Great freaking job, Toronto Star. Seriously. Way to put out there a buttload of biased misinformation, with a message cringe-worthy enough to deter other writers from seeking to pursue their dream unless they have thousands to dish out for a vanity press that will deliver sub-par quality. *insert sarcastic applause*
Ok, so the Star made a boo-boo, what’s the big deal?
The Star is a rather well-known newspaper in Canada. Toronto is one of our largest cities, basically our version of New York. So imagine the New York Times goes publishing an article like this… The influence spreads wide, and the message it sends is horribly flawed, one-sided and incomplete.

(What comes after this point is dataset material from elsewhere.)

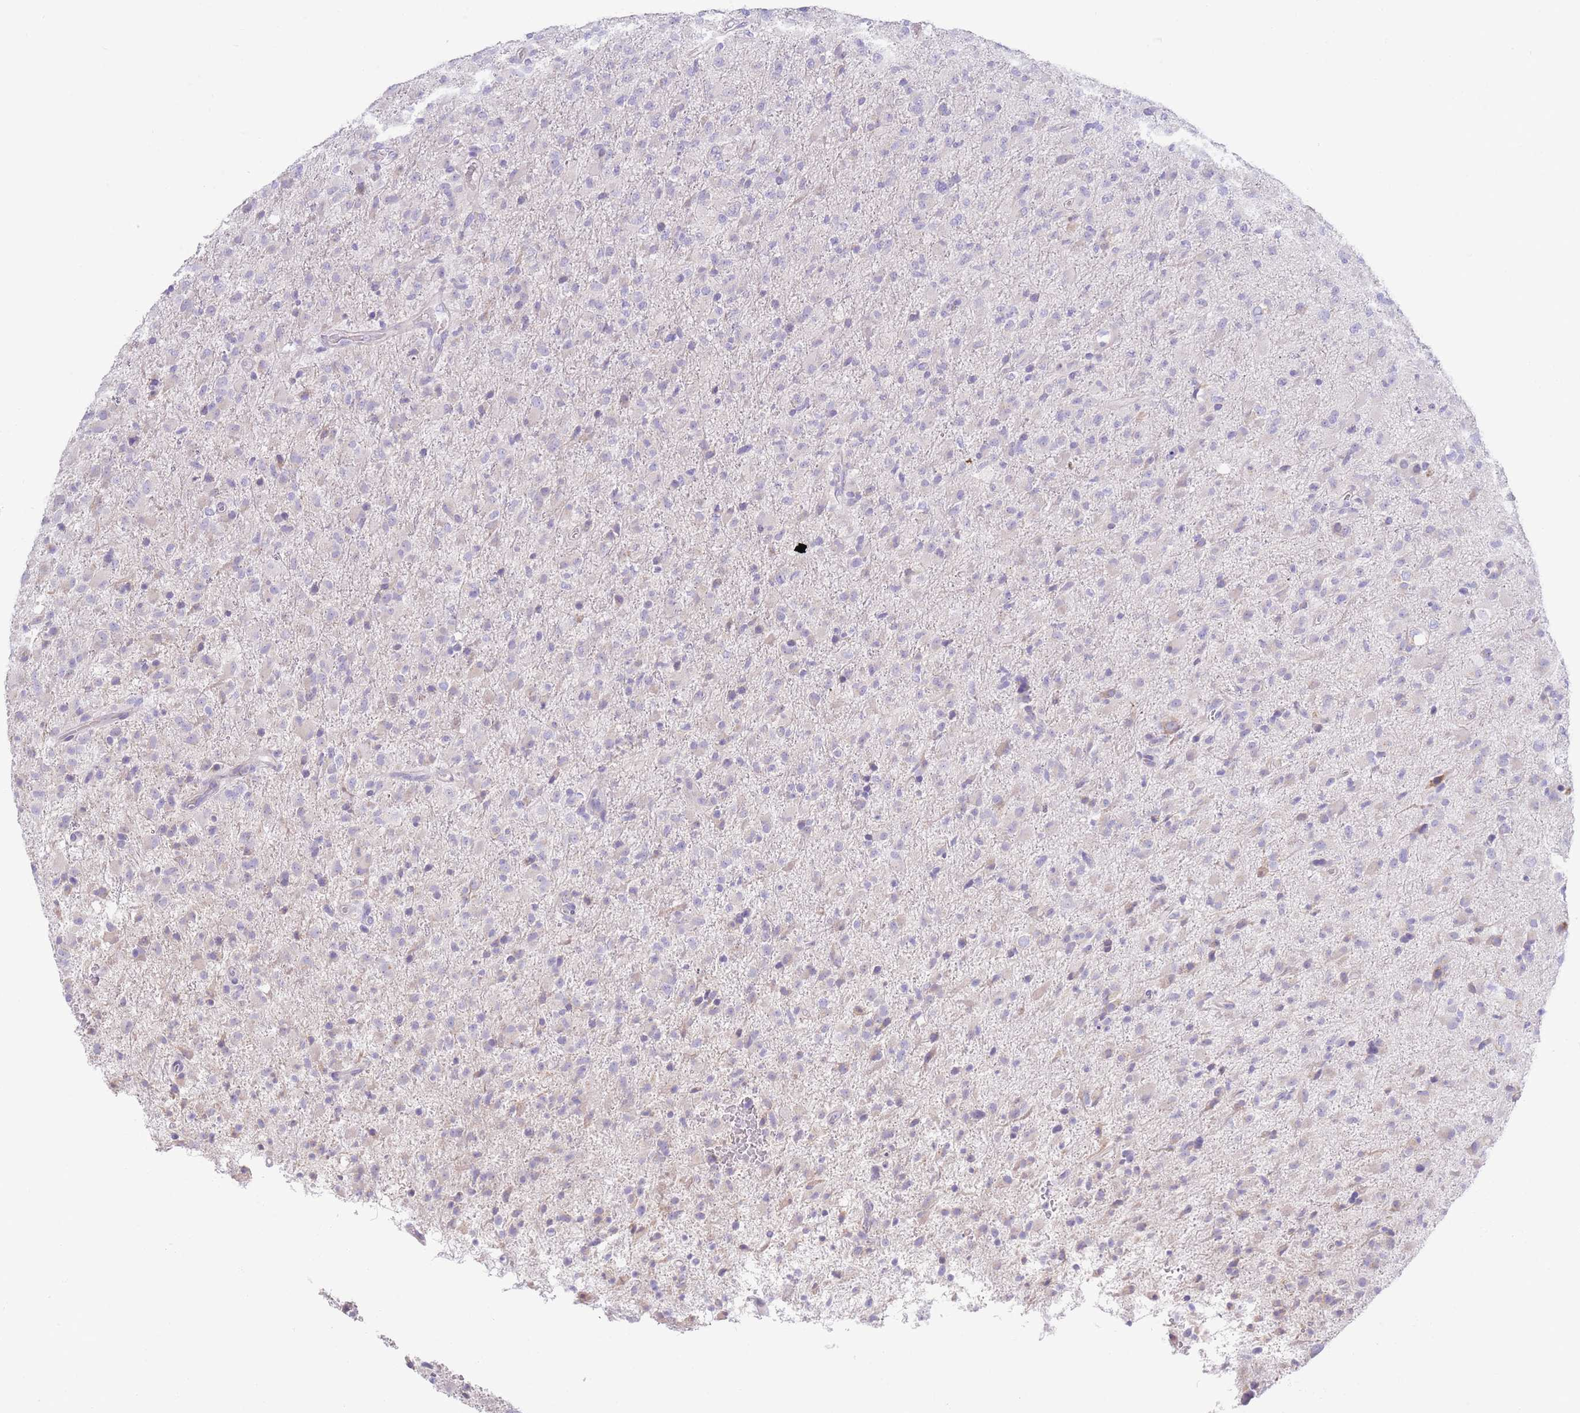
{"staining": {"intensity": "negative", "quantity": "none", "location": "none"}, "tissue": "glioma", "cell_type": "Tumor cells", "image_type": "cancer", "snomed": [{"axis": "morphology", "description": "Glioma, malignant, Low grade"}, {"axis": "topography", "description": "Brain"}], "caption": "This is an immunohistochemistry photomicrograph of malignant low-grade glioma. There is no expression in tumor cells.", "gene": "CCDC149", "patient": {"sex": "male", "age": 65}}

Vanity presses, regardless what name they operate under, are not to be trusted, because at the end of the day their goal is not your success as a writer, but rather their own. And the indie world, while hard to get into and survive in, is a large community of writers who support each other and strive for success, not something to be afraid of. And most of all, your craft shouldn’t be making you afraid of what traditional publishers are going to think. You should be confident enough in it, and self-publish it because of that confidence, and not because you don’t think it’s good enough for the big guns.